Mayor of Hawaii County
- In office April 12, 1990 – December 3, 1990
- Preceded by: Bernard Akana
- Succeeded by: Lorraine Inouye

Personal details
- Born: January 5, 1945 Hilo, Territory of Hawaii, US
- Died: February 27, 2025 (aged 80) Waimea, Hawaii, US
- Party: Republican
- Spouse: Merle Nada Tanimoto
- Children: 2
- Alma mater: University of Hawaiʻi at Mānoa
- Profession: Politician, administrator

= Larry Tanimoto =

American politician (1945–2025)

Larry Sunao Tanimoto (January 5, 1945 – February 27, 2025) was an American administrator and politician. Tanimoto became the Mayor of Hawaii County in 1990 following the death of Mayor Bernard Akana.
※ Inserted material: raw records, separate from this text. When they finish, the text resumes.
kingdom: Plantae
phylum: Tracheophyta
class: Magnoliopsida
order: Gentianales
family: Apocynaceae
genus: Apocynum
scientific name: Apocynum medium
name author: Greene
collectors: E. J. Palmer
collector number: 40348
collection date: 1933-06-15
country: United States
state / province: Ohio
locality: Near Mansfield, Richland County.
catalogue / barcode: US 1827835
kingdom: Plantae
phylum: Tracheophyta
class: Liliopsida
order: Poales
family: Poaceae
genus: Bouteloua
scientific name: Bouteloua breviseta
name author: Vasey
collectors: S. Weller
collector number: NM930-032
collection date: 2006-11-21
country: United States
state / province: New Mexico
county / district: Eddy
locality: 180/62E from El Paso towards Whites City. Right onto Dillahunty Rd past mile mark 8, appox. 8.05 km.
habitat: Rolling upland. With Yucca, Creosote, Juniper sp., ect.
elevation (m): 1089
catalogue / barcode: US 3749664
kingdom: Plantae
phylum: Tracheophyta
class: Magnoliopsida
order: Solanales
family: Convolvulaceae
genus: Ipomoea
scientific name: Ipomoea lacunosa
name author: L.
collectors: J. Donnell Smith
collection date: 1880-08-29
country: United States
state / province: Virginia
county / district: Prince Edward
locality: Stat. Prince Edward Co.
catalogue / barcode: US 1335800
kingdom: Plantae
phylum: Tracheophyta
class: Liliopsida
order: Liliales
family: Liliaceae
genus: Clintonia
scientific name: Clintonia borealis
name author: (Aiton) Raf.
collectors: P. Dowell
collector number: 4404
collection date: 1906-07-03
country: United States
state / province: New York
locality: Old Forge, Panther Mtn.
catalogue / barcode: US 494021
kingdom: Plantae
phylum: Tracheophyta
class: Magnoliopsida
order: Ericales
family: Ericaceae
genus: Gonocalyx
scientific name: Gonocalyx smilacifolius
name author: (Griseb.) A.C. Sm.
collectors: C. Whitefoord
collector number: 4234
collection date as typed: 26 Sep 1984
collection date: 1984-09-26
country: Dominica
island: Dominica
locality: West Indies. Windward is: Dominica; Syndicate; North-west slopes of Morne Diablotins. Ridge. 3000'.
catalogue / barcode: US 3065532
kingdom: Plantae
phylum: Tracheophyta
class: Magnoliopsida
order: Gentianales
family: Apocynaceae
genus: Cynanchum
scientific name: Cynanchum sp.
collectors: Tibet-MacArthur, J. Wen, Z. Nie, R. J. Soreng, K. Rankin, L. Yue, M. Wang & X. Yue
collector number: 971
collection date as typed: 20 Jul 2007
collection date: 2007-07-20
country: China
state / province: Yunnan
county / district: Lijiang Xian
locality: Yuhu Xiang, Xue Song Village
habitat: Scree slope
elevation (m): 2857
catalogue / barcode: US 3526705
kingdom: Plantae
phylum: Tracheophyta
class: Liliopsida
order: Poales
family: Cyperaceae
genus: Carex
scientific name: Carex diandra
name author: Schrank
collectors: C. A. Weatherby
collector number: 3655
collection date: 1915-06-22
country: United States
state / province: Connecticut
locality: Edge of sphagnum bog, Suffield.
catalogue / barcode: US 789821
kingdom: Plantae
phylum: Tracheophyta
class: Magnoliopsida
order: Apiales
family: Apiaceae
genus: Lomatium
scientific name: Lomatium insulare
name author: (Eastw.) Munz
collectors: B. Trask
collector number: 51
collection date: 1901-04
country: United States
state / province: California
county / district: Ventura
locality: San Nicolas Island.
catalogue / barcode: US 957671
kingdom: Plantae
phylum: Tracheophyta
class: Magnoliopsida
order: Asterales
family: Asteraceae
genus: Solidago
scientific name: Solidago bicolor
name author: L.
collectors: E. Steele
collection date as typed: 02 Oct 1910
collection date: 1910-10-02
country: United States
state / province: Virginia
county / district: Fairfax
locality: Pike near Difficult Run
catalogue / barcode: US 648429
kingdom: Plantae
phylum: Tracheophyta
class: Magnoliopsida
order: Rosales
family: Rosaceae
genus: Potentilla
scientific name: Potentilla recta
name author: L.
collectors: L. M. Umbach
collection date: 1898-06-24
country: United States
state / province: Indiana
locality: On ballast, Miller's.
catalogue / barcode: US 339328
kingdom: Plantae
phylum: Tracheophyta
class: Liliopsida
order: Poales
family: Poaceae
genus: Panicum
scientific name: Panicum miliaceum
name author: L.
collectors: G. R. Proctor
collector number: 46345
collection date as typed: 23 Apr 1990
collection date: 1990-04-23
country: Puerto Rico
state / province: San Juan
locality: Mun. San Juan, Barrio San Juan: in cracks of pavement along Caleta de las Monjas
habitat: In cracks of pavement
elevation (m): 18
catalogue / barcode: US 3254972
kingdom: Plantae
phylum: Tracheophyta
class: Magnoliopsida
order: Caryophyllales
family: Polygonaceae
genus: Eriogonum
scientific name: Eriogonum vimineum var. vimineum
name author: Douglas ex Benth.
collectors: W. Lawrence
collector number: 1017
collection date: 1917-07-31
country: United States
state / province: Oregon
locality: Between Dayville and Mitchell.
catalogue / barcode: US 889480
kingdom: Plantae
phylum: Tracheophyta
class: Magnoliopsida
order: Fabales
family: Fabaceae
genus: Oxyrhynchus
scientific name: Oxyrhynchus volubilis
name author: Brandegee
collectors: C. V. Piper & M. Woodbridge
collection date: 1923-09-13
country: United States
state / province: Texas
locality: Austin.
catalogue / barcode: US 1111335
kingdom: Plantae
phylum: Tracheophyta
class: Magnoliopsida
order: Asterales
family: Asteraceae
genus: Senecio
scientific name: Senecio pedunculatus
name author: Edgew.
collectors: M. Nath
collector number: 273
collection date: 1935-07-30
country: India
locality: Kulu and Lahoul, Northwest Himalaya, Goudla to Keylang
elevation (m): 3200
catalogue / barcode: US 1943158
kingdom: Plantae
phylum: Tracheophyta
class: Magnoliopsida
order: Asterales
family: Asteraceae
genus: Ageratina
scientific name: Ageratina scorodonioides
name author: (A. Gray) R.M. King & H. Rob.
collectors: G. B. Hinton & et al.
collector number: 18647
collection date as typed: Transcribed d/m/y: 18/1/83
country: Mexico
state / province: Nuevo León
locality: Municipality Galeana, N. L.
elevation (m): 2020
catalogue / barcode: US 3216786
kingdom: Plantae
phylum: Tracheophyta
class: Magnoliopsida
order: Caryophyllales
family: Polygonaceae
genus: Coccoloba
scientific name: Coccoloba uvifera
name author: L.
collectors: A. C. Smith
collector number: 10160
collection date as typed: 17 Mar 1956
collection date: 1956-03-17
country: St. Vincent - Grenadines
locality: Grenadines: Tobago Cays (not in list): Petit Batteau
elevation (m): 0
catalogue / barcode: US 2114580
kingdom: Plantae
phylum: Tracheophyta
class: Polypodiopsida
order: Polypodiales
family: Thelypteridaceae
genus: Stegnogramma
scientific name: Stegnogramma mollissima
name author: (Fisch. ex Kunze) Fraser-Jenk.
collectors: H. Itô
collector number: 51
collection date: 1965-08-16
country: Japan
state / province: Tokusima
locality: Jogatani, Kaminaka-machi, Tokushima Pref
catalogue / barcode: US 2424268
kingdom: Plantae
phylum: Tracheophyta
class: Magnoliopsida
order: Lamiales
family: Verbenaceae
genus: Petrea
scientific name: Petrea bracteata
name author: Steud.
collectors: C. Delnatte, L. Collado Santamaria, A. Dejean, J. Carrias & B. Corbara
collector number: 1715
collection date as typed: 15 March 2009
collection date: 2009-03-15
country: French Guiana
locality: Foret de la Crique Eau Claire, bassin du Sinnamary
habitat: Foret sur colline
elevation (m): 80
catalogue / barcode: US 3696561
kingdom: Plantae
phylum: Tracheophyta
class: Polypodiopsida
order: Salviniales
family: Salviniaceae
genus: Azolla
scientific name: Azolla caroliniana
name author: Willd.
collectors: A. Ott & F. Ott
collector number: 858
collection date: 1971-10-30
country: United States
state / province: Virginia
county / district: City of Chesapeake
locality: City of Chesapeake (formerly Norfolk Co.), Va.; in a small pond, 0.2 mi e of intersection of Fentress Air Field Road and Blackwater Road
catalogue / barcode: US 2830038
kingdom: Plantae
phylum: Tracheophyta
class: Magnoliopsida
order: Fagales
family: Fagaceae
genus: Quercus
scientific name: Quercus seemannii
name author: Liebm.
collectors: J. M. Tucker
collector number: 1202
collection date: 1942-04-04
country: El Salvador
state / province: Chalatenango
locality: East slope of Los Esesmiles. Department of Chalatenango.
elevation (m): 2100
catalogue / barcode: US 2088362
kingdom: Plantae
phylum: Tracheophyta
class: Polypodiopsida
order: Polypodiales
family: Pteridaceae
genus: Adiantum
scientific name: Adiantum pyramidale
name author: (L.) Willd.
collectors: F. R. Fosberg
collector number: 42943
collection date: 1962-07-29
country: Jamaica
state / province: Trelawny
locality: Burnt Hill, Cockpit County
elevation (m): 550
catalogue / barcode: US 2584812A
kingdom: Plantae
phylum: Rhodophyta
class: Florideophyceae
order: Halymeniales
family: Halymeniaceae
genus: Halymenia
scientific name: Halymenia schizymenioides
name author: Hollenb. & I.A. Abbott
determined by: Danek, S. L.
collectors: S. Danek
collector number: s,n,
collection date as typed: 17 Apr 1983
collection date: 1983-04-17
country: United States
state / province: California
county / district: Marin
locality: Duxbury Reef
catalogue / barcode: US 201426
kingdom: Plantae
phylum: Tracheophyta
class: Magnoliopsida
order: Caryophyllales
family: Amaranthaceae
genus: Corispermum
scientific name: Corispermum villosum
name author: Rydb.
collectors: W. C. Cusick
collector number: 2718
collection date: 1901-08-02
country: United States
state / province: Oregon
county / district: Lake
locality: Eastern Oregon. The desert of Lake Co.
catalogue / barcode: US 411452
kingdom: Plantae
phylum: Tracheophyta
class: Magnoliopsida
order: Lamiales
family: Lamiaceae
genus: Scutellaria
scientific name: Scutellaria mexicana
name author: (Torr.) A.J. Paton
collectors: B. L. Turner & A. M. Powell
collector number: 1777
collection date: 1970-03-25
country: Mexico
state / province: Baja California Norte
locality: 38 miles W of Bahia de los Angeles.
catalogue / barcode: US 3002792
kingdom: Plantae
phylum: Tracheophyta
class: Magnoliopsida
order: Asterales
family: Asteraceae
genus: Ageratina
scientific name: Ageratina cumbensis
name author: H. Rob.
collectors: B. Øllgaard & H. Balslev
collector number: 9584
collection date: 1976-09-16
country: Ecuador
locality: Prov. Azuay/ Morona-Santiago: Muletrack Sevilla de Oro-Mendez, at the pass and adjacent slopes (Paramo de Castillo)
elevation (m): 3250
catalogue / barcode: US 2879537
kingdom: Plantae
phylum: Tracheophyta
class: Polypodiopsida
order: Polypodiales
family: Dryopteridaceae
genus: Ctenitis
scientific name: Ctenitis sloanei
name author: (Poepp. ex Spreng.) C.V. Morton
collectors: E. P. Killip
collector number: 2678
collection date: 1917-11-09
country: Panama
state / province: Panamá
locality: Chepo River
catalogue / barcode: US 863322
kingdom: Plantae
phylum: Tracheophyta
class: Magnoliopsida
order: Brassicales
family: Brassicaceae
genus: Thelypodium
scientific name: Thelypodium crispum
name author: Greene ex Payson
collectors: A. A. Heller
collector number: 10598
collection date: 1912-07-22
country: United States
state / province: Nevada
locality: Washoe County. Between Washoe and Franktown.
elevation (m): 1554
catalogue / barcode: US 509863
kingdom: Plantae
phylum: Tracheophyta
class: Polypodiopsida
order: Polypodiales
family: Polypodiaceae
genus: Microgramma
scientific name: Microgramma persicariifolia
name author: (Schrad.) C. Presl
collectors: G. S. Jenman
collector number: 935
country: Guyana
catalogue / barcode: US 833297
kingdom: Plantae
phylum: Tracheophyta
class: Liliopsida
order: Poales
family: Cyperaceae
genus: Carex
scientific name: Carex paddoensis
Tanimoto became the managing director of Mayor Bernard Akana's administration following the departure of Akana's previous director, Susan Labrenz. Mayor Akana died of stomach cancer on April 12, 1990, at the age of 70. Tanimoto became the interim Mayor of Hawaii upon Akana's passing. He held the mayoral office for eight months until a special election could be held to fill the remainder of Akana's unexpired term.

Democrat Lorraine Inouye won the special election to succeed Akana and Tanimoto in 1990. She defeated fellow Democrat Stephen K. Yamashiro by just 76 votes in the special election.

Tanimoto died on February 27, 2025 at North Hawaii Community Hospital.